Many U.S. communities experienced a shortage of nurses because large numbers were deployed to military camps. Some gave their lives battling the disease, including Ora Cavitt, a nurse from Salem.
Cavitt was widely known in professional and society circles, having grown up in Polk County, graduated from Salem High School and done training at Willamette Sanitarium. She died at Camp Lewis just three weeks after arriving to care for infected soldiers.
A serum and some vaccines were developed and used during the pandemic, with contradictory claims of success. Homespun remedies reportedly tried included ingesting cinnamon, drinking wine and drinking beef broth.

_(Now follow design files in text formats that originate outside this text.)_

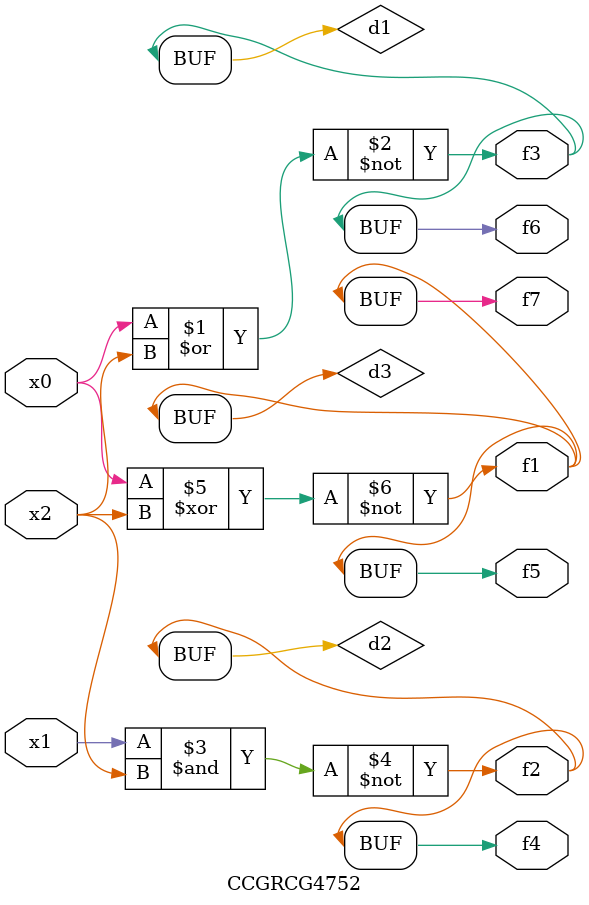
<source format=v>
module CCGRCG4752(
	input x0, x1, x2,
	output f1, f2, f3, f4, f5, f6, f7
);

	wire d1, d2, d3;

	nor (d1, x0, x2);
	nand (d2, x1, x2);
	xnor (d3, x0, x2);
	assign f1 = d3;
	assign f2 = d2;
	assign f3 = d1;
	assign f4 = d2;
	assign f5 = d3;
	assign f6 = d1;
	assign f7 = d3;
endmodule

</source>
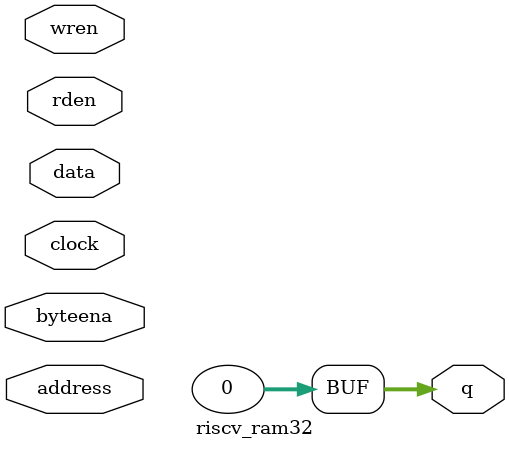
<source format=v>
module riscv_ram32(	// file.cleaned.mlir:2:3
  input  [7:0]  address,	// file.cleaned.mlir:2:29
  input  [3:0]  byteena,	// file.cleaned.mlir:2:47
  input         clock,	// file.cleaned.mlir:2:65
  input  [31:0] data,	// file.cleaned.mlir:2:81
  input         rden,	// file.cleaned.mlir:2:97
                wren,	// file.cleaned.mlir:2:112
  output [31:0] q	// file.cleaned.mlir:2:128
);

  assign q = 32'h0;	// file.cleaned.mlir:3:15, :4:5
endmodule


</source>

An unspecified treatment was advertised in the Statesman by Ward’s Drug Store on State Street: "Several Cases in Salem. We Can Save You. WARD'S INFLUENZA TREATMENT. 50c BOTTLE WILL DO IT."
Pneumonia was a frequent complication of the Spanish flu, similar to what's happening with the new coronavirus. But in 1918, there were no antibiotics. Providing fluids and keeping patients warm were the primary treatment options.
Pneumonia jackets, which sometimes included rubber tubing that circulated hot water, were used to warm a person's chest. Camphor oil chest rubs and various types of throat spray also were used to treat patients.
Red Cross volunteers helped make supplies during the pandemic, including pneumonia jackets and face masks. A photo of a couple dozen Seattle police officers wearing masks made by the local Red Cross chapter is in the National Archives.
In Salem, there doesn't appear to have been a shortage of masks, a huge concern today inspiring community members who can sew to rush to the aid of local health providers.
The Statesman reported on Oct. 25, 1918 that three gauze masks were distributed to each of Willamette's army training corps students, with instructions to wear one when in contact with others, including in barracks and classrooms.
Outbreaks recur after ban lifted
The influenza spread was on the decline by the end of October, when it was reported Salem had 184 cases and 16 deaths, not including Chemawa and state institutions.
Officials believed the worst was over but made no effort open the town, noting the flu broke out a second time in larger cities that did so too soon.
Would-be voters in the upcoming election were encouraged to wear masks and not linger at polling stations to keep crowds to a minimum.
The annual football game between the University of Oregon and Oregon State — what we know today as the Civil War — was postponed.
The month-long ban was lifted and schools reopened Nov. 11. Certain restrictions were maintained, although no details were reported.
The Statesman did report that the school board would look into ways to offset days lost, including reducing vacations (just one day for Thanksgiving and a week instead of two for Christmas) and abandoning standard tests. Many of us parents wonder what Salem-Keizer Public Schools and other local districts will do after a longer shutdown.
In Silverton, a quarantine was lifted on Nov. 23, with school officials considering lengthening school hours and holding classes on Saturdays. Less than two weeks later, the town was back under quarantine with more serious cases reported.
Recurrent outbreaks popped up in December and would continue through 1919.
In Salem, 50 homes were under quarantine on Dec. 29, and the mayor issued a proclamation banning public dances in advance of New Year’s Eve. Two days later, the number of quarantined homes spiked to 125.
A report from the city health department in early January confirmed there were 32 deaths by flu in 1918, more than any other disease that year.
This article was originally published by the Salem Statesman Journal, one of more than a dozen news organizations throughout the state sharing their coverage of the novel coronavirus outbreak to help inform Oregonians about this evolving health issue.